17 декабря 1989. Сообщение по радио: умер Сахаров.
11 января 1990. Марсель.
Поездка из Экса в Марсель на медицинский осмотр. Разношерстная толпа иностранцев перед закрытыми дверями. Преимущественно из третьего мира, но есть и европейцы. На этот день вызваны преподаватели, чернорабочих в этой толпе нет.
Замечательно, как эффективно и быстро работает механизм приведения лиц низшей категории к психологии советского типа. И сами приемы – такие знакомые. Начинается с того, что входящий в холл человек, вызванный к 9 утра, не находит в холле ни одного служащего. Сидят только такие же, как он, и точно так же ничего не знают. Все двери из холла во внутренние помещения прочно заперты. Никакого окошка информации нет. Так проходит час. К концу этого часа психологическое воспитание присутствующих уже сильно продвинуто. И когда наконец одна из дверей открывается, никому уже не приходит в голову требовать с кого-то объяснений, почему всех заставили бессмысленно прождать час. Вместо этого толпа (да, это, увы, уже толпа) бросается в узкие двери и оказывается на лестнице, ведущей вверх. Могучая сила уже вложенного в души советскообразного страха заставляет всех не идти, а почти бежать. Два этажа, три, пять, восемь! Топот, тяжелое дыхание, облетают остатки достоинства, с которым люди подходили к этому зданию час назад. Ясно, что было бы прямой воспитательной ошибкой со стороны хозяев пустить этих людей в лифты. Заодно и прекрасная форма медицинской проверки: кто свалится уже на лестнице, тот уж точно осмотр не прошел. И как раз для меня этот вариант исхода был очень близок; но кое-как пронесло.
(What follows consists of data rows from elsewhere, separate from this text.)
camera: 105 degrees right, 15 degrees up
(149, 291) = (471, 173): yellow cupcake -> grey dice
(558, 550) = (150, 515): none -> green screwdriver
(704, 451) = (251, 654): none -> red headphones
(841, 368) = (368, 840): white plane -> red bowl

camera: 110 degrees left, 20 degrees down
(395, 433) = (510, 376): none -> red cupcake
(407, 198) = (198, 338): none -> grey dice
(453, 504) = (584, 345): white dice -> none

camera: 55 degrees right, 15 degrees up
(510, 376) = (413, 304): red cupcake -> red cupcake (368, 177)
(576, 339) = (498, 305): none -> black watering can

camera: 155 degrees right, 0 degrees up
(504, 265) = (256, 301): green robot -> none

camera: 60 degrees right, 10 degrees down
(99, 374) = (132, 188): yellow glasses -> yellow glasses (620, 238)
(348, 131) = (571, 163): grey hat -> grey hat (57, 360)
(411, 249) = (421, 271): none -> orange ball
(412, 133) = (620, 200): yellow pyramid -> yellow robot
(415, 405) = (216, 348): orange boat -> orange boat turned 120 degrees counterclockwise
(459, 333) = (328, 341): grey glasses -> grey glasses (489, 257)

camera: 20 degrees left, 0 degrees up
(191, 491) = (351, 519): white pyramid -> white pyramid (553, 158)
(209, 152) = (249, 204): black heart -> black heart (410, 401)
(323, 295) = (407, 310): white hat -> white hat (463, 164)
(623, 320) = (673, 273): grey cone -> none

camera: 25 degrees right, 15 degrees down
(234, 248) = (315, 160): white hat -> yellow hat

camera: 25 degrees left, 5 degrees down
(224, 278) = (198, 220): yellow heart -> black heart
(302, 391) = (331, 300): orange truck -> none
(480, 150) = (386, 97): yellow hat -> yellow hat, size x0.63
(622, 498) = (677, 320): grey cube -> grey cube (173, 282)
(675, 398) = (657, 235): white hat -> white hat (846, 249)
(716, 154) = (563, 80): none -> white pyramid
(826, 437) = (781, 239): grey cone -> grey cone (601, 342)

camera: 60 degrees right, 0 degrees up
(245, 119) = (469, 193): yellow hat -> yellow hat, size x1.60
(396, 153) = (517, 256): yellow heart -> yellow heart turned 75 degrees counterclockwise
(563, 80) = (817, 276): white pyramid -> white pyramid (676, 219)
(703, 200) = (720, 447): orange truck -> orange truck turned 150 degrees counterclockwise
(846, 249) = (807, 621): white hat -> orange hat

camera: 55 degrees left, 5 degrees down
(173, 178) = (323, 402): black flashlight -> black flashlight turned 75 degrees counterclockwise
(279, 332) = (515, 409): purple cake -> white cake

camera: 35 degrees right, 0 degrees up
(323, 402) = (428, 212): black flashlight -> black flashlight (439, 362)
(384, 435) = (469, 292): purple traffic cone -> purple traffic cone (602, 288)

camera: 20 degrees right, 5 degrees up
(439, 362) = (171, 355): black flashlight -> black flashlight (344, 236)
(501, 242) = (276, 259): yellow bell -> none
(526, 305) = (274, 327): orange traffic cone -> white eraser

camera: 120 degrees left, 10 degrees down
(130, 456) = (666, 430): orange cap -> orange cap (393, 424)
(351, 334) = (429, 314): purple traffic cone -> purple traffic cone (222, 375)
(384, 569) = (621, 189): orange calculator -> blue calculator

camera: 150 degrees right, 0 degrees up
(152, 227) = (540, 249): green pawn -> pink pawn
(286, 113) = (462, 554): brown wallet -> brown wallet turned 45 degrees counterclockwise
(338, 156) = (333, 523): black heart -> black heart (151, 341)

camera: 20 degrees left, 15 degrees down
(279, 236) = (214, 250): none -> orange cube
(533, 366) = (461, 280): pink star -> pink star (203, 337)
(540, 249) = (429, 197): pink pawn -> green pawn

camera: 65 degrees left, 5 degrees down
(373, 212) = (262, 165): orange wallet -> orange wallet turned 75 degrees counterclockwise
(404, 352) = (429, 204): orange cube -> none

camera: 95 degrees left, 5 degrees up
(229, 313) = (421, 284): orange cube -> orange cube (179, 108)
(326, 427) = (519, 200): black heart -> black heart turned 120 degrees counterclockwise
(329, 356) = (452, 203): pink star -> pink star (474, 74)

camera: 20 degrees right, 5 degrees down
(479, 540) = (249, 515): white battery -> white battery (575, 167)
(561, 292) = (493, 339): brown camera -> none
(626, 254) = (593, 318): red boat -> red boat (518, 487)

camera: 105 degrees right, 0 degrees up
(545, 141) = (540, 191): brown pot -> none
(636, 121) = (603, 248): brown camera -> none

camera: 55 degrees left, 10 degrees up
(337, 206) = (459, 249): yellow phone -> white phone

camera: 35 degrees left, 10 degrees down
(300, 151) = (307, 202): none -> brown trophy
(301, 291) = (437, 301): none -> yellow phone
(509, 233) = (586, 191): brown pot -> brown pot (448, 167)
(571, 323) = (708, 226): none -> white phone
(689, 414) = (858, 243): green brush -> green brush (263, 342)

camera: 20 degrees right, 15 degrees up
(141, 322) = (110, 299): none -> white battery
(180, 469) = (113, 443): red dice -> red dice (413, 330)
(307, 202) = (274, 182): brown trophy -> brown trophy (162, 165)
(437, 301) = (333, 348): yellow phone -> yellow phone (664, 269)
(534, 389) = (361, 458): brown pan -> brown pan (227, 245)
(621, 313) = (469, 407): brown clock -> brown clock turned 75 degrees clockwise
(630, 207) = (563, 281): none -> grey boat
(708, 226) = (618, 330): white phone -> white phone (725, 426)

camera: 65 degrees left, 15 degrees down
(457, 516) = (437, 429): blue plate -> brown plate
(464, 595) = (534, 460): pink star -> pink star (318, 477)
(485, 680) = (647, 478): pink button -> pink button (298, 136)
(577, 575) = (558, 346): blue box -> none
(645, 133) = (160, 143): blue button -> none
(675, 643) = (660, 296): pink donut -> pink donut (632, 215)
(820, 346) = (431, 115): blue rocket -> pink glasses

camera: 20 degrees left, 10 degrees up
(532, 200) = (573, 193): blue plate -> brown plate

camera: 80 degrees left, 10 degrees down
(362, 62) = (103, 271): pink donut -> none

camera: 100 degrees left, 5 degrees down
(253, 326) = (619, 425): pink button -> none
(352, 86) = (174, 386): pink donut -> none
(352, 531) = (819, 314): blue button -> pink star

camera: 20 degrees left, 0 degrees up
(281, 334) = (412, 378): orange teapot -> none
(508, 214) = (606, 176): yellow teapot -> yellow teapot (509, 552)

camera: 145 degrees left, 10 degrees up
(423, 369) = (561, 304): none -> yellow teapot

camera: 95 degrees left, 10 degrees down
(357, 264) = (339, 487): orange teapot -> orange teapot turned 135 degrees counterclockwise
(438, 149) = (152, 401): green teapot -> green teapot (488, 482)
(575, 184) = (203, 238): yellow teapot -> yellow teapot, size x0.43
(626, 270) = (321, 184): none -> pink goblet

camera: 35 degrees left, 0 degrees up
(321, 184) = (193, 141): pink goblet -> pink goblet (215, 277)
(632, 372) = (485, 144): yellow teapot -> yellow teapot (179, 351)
На восьмом этаже обнаруживается, что бежать было, конечно, незачем: надо снова сидеть и ждать вызова. Чиновники сидят с непроницаемыми лицами, на которых написано: не смейте ничего спрашивать. Но толпа уже получила такую хорошую дозу психобработки, что это выполняется само собой: все сидят совершенно беззвучно.
Из счастливцев-вызванных образуется очередь к врачебной комиссии. Очередь без всяких западных удобств вроде стульев – нормальный российский хвост огромной длины. Я стою за красивой молодой итальянкой, которая заметно волнуется. Доходит ее очередь: «Вам надо сделать анализ мочи!» – «Когда?» – «Сейчас, немедленно». – «Но как же?..» – «А вот, отойдите за ту ширму». Ширма – высотой до плеч, из параллельных досточек с щелями между ними.